■ PROBLEM STATEMENT
Arrange the lines starting at the one containing "Target: 'left iliac" and ending at the one containing "386H97L99 395L103 396L105" as a Markdown table with the columns No. and Content, one numbered line per table row and no blank lines. Leave the pictures out.

■ DATASET RECORDS
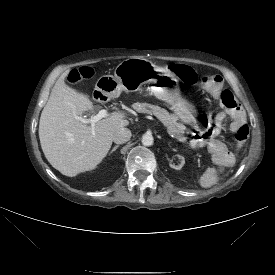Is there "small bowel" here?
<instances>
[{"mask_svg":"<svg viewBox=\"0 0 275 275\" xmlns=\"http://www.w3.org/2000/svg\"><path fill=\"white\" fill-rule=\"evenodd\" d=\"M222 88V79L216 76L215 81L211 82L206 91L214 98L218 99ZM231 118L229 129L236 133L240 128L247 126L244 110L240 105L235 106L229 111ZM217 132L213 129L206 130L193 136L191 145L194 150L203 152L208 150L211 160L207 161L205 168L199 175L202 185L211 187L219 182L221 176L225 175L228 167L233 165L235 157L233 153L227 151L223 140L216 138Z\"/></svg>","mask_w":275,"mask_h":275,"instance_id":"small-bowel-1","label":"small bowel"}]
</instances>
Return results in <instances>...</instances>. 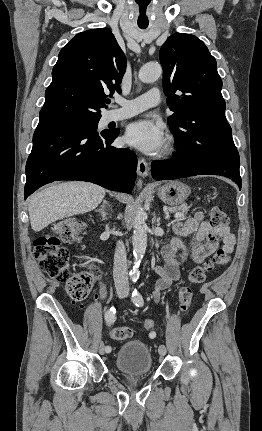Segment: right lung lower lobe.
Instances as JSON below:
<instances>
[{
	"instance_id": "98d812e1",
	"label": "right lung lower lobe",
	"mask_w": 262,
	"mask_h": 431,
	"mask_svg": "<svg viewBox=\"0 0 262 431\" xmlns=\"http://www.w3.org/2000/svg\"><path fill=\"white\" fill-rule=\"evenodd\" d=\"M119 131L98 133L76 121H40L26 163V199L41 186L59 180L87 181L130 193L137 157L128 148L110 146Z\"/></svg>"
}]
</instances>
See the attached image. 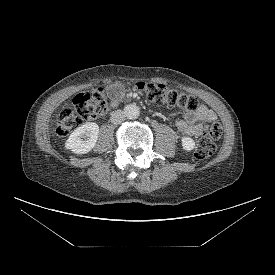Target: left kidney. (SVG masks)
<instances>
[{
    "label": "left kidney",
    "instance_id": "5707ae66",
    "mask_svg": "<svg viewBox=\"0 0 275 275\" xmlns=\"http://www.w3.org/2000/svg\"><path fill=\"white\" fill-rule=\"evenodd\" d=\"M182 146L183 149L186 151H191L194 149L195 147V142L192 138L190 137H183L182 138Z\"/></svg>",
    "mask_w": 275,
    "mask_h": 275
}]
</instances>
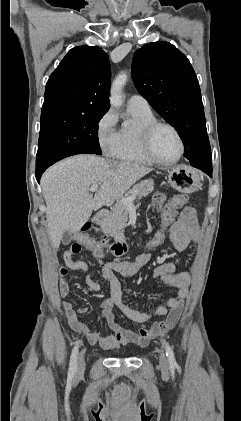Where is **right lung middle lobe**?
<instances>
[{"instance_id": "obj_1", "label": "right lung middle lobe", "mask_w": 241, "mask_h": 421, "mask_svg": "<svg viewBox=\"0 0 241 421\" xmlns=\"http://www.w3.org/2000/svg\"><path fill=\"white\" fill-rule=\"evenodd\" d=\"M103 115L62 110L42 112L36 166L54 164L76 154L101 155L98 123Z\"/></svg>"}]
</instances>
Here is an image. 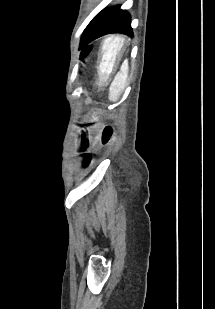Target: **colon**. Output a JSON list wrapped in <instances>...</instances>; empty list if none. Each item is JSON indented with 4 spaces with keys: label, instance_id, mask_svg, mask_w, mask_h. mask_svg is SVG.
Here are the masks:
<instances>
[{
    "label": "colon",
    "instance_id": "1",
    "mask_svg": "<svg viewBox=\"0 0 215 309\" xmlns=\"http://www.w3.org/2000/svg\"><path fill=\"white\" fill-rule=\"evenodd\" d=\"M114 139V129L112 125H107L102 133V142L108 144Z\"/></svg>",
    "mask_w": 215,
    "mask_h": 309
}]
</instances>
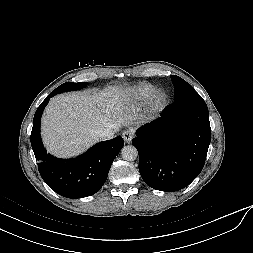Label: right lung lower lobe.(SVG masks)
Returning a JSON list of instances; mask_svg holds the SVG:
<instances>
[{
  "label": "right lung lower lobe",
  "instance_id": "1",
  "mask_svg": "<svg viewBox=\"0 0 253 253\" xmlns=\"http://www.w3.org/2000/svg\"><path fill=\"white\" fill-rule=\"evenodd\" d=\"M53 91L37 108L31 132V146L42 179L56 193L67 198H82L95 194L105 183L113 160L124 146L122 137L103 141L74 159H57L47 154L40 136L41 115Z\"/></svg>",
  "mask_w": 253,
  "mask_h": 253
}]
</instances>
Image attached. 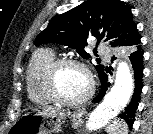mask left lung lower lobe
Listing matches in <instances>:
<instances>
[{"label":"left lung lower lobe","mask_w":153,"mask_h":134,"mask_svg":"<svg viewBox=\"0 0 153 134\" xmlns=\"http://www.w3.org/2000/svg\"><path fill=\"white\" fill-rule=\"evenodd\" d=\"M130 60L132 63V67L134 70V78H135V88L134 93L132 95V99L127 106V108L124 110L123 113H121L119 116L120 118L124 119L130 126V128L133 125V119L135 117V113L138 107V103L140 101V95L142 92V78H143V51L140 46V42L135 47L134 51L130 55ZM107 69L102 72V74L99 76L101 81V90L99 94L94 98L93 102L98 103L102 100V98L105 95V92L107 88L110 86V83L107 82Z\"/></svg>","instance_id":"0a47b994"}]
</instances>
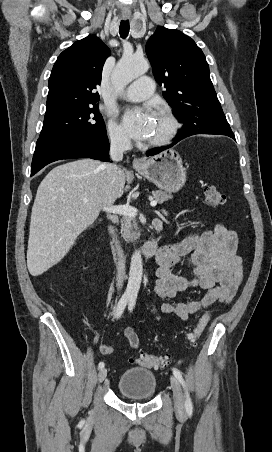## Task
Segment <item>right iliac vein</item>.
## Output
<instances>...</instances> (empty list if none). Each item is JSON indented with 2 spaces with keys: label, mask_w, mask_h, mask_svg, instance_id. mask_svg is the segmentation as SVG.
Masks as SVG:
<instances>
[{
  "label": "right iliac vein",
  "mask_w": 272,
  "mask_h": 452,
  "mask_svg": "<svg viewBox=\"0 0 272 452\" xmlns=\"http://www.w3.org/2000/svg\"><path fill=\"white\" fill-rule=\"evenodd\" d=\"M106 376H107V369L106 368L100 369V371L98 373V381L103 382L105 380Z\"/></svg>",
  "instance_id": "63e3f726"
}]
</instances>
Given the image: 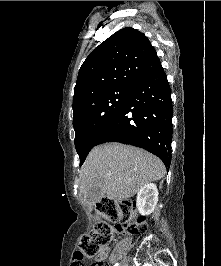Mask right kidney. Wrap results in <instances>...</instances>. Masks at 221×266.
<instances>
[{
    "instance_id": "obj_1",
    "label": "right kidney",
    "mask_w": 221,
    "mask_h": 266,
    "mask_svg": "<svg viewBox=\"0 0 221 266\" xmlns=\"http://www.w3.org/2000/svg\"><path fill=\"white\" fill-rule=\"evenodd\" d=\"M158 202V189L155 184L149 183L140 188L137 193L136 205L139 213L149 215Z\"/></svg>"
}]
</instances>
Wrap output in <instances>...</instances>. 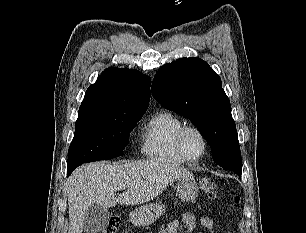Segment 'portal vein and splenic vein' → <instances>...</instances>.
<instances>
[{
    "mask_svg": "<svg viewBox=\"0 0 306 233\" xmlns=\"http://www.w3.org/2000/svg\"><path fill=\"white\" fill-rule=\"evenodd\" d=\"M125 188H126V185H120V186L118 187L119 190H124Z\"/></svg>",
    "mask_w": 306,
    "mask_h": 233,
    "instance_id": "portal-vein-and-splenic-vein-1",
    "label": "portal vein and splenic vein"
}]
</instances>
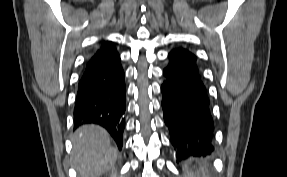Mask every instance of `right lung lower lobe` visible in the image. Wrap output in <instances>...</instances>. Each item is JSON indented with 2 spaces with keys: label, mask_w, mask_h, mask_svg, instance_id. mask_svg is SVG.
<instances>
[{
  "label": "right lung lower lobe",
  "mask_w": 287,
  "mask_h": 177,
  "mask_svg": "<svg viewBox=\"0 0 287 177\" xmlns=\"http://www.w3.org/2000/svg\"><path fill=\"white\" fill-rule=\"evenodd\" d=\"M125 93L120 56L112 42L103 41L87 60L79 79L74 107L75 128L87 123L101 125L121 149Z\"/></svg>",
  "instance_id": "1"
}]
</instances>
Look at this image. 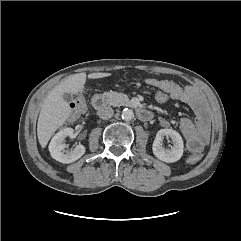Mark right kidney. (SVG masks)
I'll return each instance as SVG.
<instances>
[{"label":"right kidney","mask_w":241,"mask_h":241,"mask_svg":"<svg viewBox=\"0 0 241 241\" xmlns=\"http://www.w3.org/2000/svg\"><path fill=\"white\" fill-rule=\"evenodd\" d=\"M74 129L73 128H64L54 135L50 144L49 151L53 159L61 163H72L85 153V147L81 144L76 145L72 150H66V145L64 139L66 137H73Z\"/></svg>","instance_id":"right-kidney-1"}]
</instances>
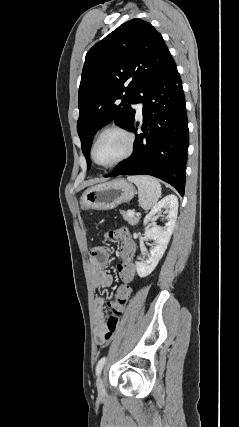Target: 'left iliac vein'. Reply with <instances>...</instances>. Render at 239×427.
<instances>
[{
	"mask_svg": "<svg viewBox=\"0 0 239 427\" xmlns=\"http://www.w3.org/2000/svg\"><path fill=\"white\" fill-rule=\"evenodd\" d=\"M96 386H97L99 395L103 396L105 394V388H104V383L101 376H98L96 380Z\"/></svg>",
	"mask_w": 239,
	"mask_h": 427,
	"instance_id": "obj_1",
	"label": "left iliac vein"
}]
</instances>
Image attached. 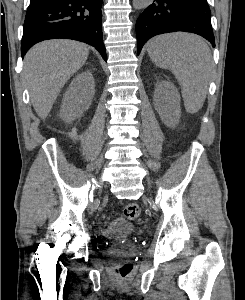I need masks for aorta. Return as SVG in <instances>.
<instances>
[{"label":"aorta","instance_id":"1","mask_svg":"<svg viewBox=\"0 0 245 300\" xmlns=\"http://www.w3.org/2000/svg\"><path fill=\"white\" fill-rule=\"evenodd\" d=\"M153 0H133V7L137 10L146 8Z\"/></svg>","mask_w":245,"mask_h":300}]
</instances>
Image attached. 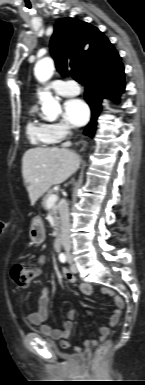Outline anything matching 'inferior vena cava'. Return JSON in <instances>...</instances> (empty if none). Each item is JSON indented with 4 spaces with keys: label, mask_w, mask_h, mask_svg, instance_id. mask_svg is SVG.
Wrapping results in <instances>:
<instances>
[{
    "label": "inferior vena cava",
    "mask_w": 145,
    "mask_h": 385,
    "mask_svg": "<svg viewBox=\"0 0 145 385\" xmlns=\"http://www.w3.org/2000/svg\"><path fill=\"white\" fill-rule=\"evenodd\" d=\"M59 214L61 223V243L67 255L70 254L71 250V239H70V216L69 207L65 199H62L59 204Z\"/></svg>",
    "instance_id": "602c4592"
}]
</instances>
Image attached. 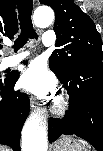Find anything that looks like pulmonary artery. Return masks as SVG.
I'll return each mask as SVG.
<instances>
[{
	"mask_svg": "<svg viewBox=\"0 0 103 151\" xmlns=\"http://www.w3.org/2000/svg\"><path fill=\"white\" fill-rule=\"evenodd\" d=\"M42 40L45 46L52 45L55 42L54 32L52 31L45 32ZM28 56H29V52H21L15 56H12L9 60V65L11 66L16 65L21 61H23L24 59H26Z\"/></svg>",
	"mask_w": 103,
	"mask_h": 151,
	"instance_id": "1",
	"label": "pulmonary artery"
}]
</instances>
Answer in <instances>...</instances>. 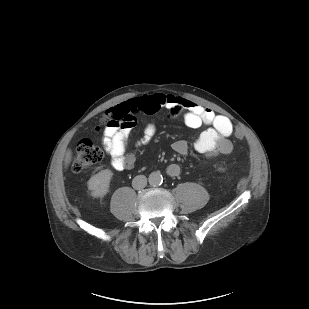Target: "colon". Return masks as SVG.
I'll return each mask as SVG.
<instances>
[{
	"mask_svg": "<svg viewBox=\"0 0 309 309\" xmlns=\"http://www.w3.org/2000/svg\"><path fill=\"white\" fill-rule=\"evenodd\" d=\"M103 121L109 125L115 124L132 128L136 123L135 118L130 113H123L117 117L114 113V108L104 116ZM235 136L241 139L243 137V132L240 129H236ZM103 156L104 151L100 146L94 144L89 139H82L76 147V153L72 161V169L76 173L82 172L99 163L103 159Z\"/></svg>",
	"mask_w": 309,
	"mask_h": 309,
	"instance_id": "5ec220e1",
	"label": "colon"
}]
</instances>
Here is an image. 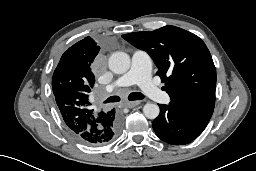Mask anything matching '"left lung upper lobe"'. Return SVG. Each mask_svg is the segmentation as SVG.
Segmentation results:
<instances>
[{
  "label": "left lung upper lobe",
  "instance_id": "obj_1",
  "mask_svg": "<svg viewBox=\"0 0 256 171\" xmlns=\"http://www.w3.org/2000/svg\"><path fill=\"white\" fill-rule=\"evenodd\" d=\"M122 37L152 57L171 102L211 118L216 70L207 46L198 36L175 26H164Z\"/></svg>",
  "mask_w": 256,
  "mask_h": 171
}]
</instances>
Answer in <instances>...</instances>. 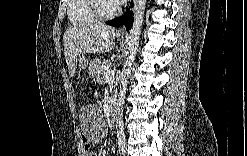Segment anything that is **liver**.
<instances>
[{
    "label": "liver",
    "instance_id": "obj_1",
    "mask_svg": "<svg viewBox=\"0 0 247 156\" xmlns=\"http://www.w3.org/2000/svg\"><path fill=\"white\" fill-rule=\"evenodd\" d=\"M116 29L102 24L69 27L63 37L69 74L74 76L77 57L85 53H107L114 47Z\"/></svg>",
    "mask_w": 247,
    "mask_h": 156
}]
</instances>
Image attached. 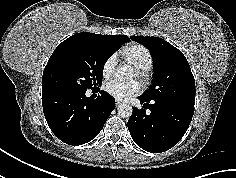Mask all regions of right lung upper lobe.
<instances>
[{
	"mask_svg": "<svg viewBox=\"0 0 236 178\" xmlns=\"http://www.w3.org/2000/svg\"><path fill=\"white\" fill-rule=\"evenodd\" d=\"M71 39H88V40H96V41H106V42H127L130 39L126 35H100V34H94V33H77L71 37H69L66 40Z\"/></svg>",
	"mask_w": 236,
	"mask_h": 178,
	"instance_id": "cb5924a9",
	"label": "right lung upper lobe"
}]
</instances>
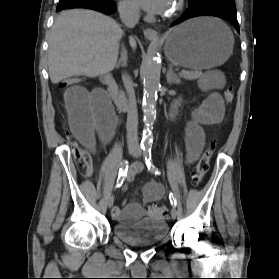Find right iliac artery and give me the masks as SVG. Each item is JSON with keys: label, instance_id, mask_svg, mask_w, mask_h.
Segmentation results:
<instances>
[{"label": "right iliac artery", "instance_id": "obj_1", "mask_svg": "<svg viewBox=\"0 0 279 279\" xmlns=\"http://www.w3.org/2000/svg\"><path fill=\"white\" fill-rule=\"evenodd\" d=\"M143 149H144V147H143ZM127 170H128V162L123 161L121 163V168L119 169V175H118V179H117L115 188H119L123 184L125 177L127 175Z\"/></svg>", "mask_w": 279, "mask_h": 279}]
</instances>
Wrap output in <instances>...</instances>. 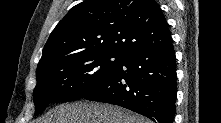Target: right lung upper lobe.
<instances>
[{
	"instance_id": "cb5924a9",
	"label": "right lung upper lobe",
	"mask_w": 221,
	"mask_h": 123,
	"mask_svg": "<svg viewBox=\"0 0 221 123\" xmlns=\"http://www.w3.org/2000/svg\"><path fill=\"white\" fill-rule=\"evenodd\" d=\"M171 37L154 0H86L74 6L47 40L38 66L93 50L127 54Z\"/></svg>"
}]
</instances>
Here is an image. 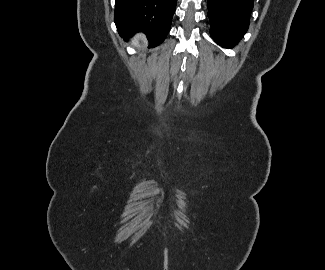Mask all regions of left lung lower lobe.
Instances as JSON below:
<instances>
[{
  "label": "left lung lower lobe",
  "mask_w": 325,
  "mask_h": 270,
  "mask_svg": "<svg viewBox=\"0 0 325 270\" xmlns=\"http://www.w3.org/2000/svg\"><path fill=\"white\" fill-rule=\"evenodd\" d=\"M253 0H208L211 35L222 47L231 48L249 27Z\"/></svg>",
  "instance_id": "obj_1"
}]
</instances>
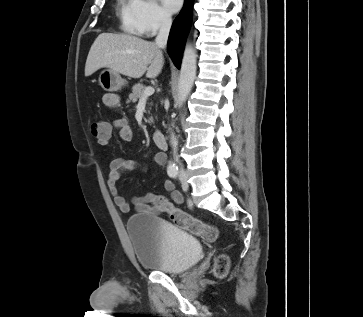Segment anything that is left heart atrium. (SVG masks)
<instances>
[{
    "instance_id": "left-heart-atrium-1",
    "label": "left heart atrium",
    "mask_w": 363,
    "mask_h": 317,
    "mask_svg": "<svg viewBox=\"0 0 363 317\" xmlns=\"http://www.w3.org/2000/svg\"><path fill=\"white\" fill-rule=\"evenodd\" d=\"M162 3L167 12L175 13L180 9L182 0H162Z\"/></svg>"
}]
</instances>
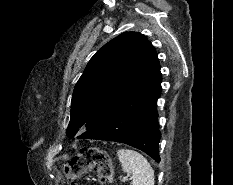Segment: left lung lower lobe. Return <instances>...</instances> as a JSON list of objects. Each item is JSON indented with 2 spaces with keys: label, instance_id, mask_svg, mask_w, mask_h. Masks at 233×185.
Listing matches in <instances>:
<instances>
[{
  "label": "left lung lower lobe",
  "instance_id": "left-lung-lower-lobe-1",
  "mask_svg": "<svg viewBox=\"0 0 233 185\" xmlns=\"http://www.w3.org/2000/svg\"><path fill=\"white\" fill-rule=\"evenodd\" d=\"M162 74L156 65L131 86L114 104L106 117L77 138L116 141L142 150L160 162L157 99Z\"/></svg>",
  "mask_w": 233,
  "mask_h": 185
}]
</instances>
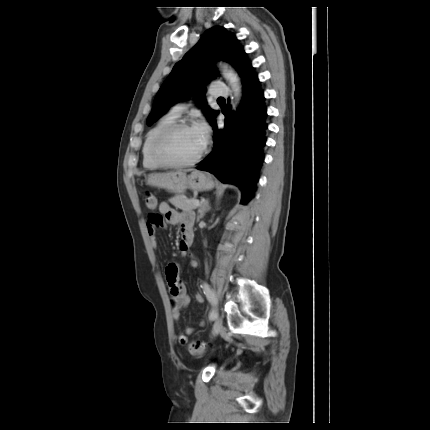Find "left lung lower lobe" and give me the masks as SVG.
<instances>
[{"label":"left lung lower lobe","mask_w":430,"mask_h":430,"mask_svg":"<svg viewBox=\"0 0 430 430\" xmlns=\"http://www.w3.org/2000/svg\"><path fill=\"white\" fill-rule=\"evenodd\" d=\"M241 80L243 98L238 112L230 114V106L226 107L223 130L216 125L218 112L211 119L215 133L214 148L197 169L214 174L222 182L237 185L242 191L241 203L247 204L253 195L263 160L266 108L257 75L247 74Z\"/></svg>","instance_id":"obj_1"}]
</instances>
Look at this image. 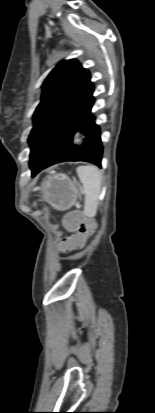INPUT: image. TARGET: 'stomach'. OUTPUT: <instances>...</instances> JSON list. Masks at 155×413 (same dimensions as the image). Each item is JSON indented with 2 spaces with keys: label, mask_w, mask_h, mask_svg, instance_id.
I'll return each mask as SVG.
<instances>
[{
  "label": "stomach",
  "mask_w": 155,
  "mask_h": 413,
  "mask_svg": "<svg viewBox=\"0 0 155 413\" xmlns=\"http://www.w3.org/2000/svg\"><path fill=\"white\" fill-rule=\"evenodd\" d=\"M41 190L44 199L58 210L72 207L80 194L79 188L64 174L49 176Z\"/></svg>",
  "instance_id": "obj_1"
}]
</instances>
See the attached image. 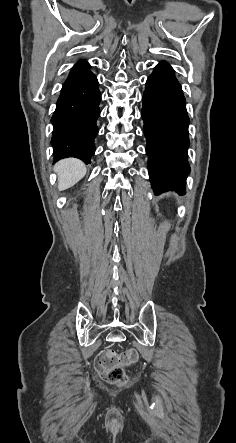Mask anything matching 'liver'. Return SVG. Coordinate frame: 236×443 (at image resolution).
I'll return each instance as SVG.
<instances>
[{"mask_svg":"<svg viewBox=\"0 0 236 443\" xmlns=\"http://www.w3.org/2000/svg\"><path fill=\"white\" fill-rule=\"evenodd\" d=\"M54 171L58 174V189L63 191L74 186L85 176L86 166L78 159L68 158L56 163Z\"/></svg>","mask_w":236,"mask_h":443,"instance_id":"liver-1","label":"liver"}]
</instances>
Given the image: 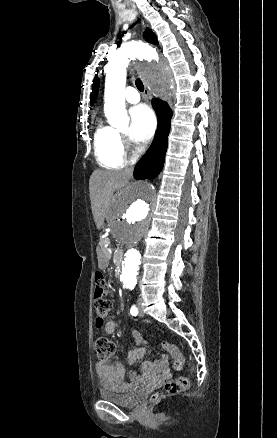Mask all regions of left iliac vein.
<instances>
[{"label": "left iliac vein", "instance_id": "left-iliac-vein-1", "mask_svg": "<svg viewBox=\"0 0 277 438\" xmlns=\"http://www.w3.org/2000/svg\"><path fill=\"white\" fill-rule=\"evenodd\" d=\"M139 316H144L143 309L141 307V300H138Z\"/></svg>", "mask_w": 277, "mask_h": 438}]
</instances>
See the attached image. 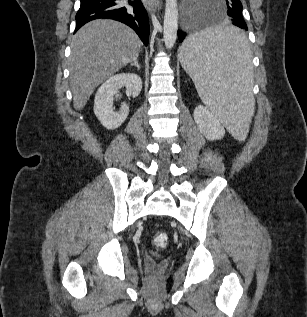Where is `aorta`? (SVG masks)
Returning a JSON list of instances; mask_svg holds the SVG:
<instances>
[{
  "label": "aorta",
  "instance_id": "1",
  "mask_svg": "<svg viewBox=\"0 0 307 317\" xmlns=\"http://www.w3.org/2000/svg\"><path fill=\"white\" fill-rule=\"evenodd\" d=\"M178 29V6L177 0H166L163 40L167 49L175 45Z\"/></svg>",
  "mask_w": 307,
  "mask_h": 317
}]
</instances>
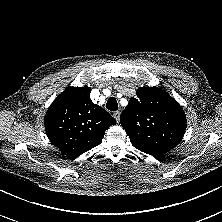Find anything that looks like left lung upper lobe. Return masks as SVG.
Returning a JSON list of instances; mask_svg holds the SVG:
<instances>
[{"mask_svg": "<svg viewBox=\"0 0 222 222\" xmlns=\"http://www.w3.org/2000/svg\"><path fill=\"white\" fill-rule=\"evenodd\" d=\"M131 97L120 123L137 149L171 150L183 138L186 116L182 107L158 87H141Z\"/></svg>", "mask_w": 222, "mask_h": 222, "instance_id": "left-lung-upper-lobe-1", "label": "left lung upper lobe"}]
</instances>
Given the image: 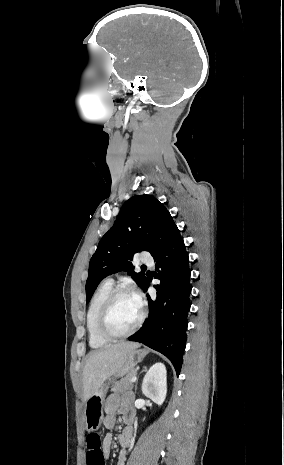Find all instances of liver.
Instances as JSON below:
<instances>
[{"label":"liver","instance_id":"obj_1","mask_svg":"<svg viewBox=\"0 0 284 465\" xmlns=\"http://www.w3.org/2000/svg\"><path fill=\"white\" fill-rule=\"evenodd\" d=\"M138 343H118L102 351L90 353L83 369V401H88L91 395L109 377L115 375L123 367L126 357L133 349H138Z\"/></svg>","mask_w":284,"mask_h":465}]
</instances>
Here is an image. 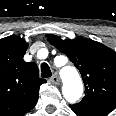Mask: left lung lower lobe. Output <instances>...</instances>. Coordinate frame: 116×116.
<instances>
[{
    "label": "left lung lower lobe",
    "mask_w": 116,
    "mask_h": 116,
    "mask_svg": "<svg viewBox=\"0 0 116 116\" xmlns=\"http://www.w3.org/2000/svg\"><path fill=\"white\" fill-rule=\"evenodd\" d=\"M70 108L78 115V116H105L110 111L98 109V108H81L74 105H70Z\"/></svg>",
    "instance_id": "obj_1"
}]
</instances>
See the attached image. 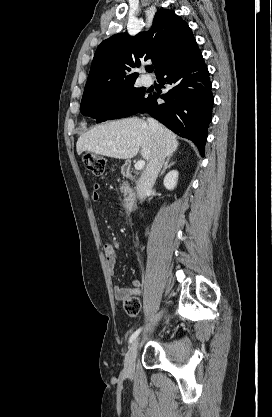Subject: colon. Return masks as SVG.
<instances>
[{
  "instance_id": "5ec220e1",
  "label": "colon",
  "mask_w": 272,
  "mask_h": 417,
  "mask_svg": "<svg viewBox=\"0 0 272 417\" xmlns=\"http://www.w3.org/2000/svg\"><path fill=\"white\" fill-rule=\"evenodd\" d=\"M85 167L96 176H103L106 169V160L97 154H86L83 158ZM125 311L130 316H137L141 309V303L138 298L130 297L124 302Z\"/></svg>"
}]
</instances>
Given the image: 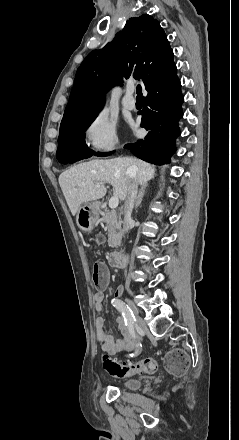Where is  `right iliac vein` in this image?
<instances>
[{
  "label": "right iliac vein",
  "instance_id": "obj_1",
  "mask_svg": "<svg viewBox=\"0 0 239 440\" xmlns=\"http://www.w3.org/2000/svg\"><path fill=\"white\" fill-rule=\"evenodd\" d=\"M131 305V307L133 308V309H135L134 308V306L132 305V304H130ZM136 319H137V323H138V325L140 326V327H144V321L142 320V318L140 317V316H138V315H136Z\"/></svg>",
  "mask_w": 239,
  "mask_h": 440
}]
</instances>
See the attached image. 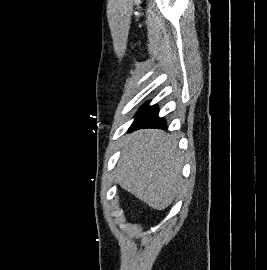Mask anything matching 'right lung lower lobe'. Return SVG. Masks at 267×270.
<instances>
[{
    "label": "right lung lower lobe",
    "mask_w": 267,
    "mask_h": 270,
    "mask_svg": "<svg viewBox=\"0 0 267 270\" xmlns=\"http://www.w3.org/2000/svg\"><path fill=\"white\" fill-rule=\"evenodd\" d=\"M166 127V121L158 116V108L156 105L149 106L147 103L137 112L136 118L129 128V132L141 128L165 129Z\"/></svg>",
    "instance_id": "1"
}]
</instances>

■ RESPONSE TO THIS TASK
| No. | Content |
|---|---|
| 1 | Target: 'left iliac vein'. Reply with <instances>...</instances>. Render at 239×427. |
| 2 | <instances> |
| 3 | [{ |
| 4 | 	"mask_svg": "<svg viewBox=\"0 0 239 427\" xmlns=\"http://www.w3.org/2000/svg\"><path fill=\"white\" fill-rule=\"evenodd\" d=\"M96 386H97L99 395L103 396L105 394V388H104V383L101 376H98L96 380Z\"/></svg>", |